During the course of the week, amendments will likely be proposed to add extraneous items to the bill.  The Concord Coalition urges policymakers to resist adding non-emergency spending that will add to deficits that are already fiscally unsustainable. If these items are added, they should be paid for without emergency designations that exempt them from budget allocations.

Another potential addition to the bill is a procedural device called a “deeming resolution.”  Deeming resolutions are procedural shortcuts that Congress resorts to when its members have not lived up to their responsibility to pass a budget resolution.  Deeming resolutions have frequently been used to set allocations for considering annual appropriations bills. They can also be used for other purposes, including adjustments to budget enforcement mechanisms such as the PAYGO point of order.

A deeming resolution may be necessary because over a month has passed since the April 15 deadline for completing a budget resolution.  The Senate has taken no action on the budget resolution reported last month by the Senate Budget Committee.  The House Budget Committee has yet to even report a budget resolution.

As The Concord Coalition has argued repeatedly, the government needs a budget resolution.  When CBO is forecasting deficits over ten years that total $6 trillion in the baseline and $9.8 trillion in the President’s budget, a historic commitment to fiscal responsibility is required.  This commitment should be enforced with a budget resolution.  Instead, the House is poised to make history by failing to even consider a budget resolution for the first time since the modern budget process was created in 1974.

In the days ahead, some may argue that a deeming resolution is an effective substitute for a budget resolution.   It is not.  Section 301 of the Congressional Budget Act of 1974 requires a budget resolution to include at least the following levels for a period of at least five fiscal years:

  • Totals of new budget authority and outlays
  • Total federal revenues
  • The surplus or deficit in the budget
  • New budget authority and outlays for each of the major functional categories
  • The public debt
  • Outlays and revenues for the Social Security program

A deeming resolution that includes only an allocation to the Appropriations Committee or adjustments to budget enforcement mechanisms is not considered a budget resolution under the Budget Act.
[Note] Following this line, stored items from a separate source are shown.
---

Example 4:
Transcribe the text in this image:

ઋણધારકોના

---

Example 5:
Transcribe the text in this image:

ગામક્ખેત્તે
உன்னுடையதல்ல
Without multi-year targets for deficits, spending, and revenue, it will not establish a new framework to guide Congress as it considers legislation.  A deeming resolution also can not be used for reconciliation instructions that may be needed for deficit reduction and compliance with the new PAYGO law. 

Responding to trillion dollar annual deficits with a deeming resolution that will not impose fiscal discipline represents the height of irresponsibility.  It is a failure to govern, and our nation deserves more from our elected officials.

The Concord Coalition strongly urges Congress to fulfill its obligation to pass a real budget resolution, and to do so as soon as possible.  For elected officials who lack the political will to make difficult choices, a deeming resolution is a tempting shortcut that will move appropriations bills forward.  Unfortunately for Congress, you can’t deem the deficits away.